Written instruction 1:
In the byte-packing excerpt below, reproduce word for word the part that opens with the words containing "Extract individual bytes" and closes with "uint32_t (4 elements)".
Written instruction 2:
Does each statement below agree with the byte-packing excerpt? Answer yes or no for each, and quote the deciding words of the excerpt.
(a) pack_bytes_s begins with the least significant byte.
(b) The loop in unpack_bytes_s handles bytes from LSB to MSB.
(c) Each pass of the unpack loop moves the array pointer forward by 4.
Written instruction 3:
Translate this sentence from the byte-packing excerpt into Spanish: "Start with the most significant byte, shift left 8 to make room, OR in the next byte."

Quoted text:
Step 1: 0b1010 << 28 = 0xA0000000
Step 2: 0xA0000000 >> 28 (arithmetic) = 0xFFFFFFFA = -6

Result: -6

6. Byte Packing and Unpacking

Pack Bytes

Combine four individual bytes into a single 32-bit integer by shifting and OR-ing:

# pack_bytes_s: combine 4 bytes into 32-bit value
# a0 = b3 (MSB), a1 = b2, a2 = b1, a3 = b0 (LSB)

pack_bytes_s:
    mv t0, a0           # val = b3
    slli t0, t0, 8      # val <<= 8
    or t0, t0, a1       # val |= b2
    slli t0, t0, 8      # val <<= 8
    or t0, t0, a2       # val |= b1
    slli t0, t0, 8      # val <<= 8
    or t0, t0, a3       # val |= b0
    mv a0, t0           # return val
    ret

How it works: Start with the most significant byte, shift left 8 to make room, OR in the next byte. Repeat until all four bytes are packed.

Unpack Bytes

Extract individual bytes from a 32-bit integer into an array:

# unpack_bytes_s: split value into byte array
# a0 = value
# a1 = array of uint32_t (4 elements)

unpack_bytes_s:
    li t0, 0                # loop index
    li t1, 4                # loop limit
unpack_loop:
    beq t0, t1, unpack_done
    andi t2, a0, 0xFF       # mask off low byte
    sw t2, (a1)             # *arr = byte
    srli a0, a0, 8          # shift to next byte
    addi t0, t0, 1          # i++
    addi a1, a1, 4          # advance array pointer
    j unpack_loop
unpack_done:
    ret

How it works: Use andi with 0xFF to isolate the lowest byte, store it, then shift right by 8 to bring the next byte into position. The loop processes bytes from LSB to MSB.

Available data:
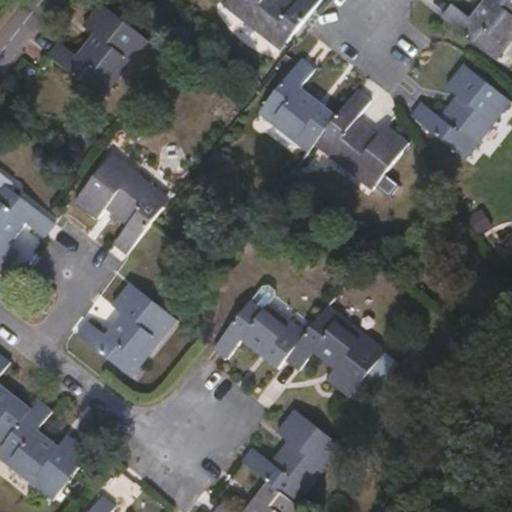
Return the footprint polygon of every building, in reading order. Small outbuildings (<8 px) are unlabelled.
[(228,0),(224,6),(282,50),(322,0),(298,0),(298,1),(296,0),(228,0)] [(498,60),(511,42),(511,0),(484,0),(471,16),(453,3),(442,16),(498,60)] [(50,55),(106,99),(150,42),(103,4),(86,27),(95,35),(79,57),(60,42),(50,55)] [(261,113),(310,153),(316,146),(340,114),(305,86),(318,68),(304,58),(261,113)] [(413,115),(468,159),(511,102),(511,100),(466,64),(449,85),(459,94),(442,115),(424,102),(413,115)] [(340,114),(316,146),(375,191),(412,142),(390,124),(382,134),(361,118),(374,101),(360,89),(340,114)] [(128,255),(151,227),(172,198),(113,153),(77,201),(100,220),(108,210),(128,226),(115,244),(128,255)] [(20,187),(8,177),(0,186),(0,272),(5,276),(23,254),(13,246),(29,225),(47,238),(57,224),(17,191),(20,187)] [(120,273),(101,295),(111,303),(130,281),(120,273)] [(108,335),(89,320),(80,333),(134,376),(179,320),(132,283),(114,306),(125,314),(108,335)] [(244,341),(279,368),(287,359),(309,330),(274,302),(276,298),(262,288),(215,347),(229,359),(244,341)] [(389,350),(330,303),(309,330),(287,359),(301,370),(315,353),(336,369),(328,379),(351,398),(389,350)] [(0,442),(4,446),(34,407),(0,381),(0,378),(13,362),(0,352),(0,442)] [(4,446),(0,450),(0,458),(54,501),(92,453),(70,435),(61,446),(41,429),(56,411),(41,398),(34,407),(4,446)] [(244,461),(269,482),(299,505),(344,446),(296,409),(279,431),(289,439),(273,460),(255,447),(244,461)] [(305,511),(306,510),(299,505),(269,482),(246,511),(233,511),(223,504),(216,511),(305,511)] [(90,511),(111,511),(116,506),(102,497),(90,511)]
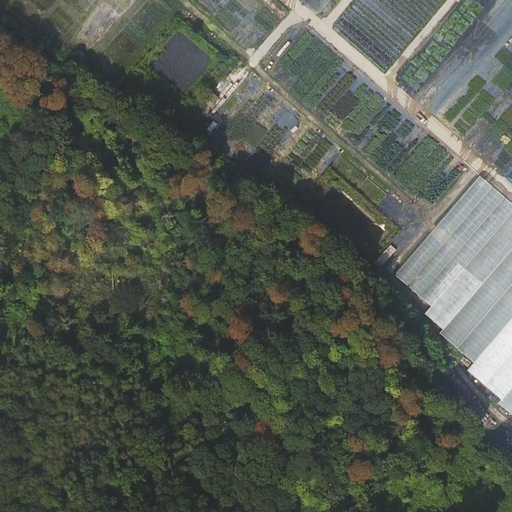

Answer 1:
Extract individual bytes from a 32-bit integer into an array:

# unpack_bytes_s: split value into byte array
# a0 = value
# a1 = array of uint32_t (4 elements)

Answer 2:
(a) No: "Start with the most significant byte"
(b) Yes: "The loop processes bytes from LSB to MSB."
(c) Yes: "addi a1, a1, 4"

Answer 3:
Comienza con el byte más significativo, desplaza 8 a la izquierda para hacer espacio, aplica OR con el siguiente byte.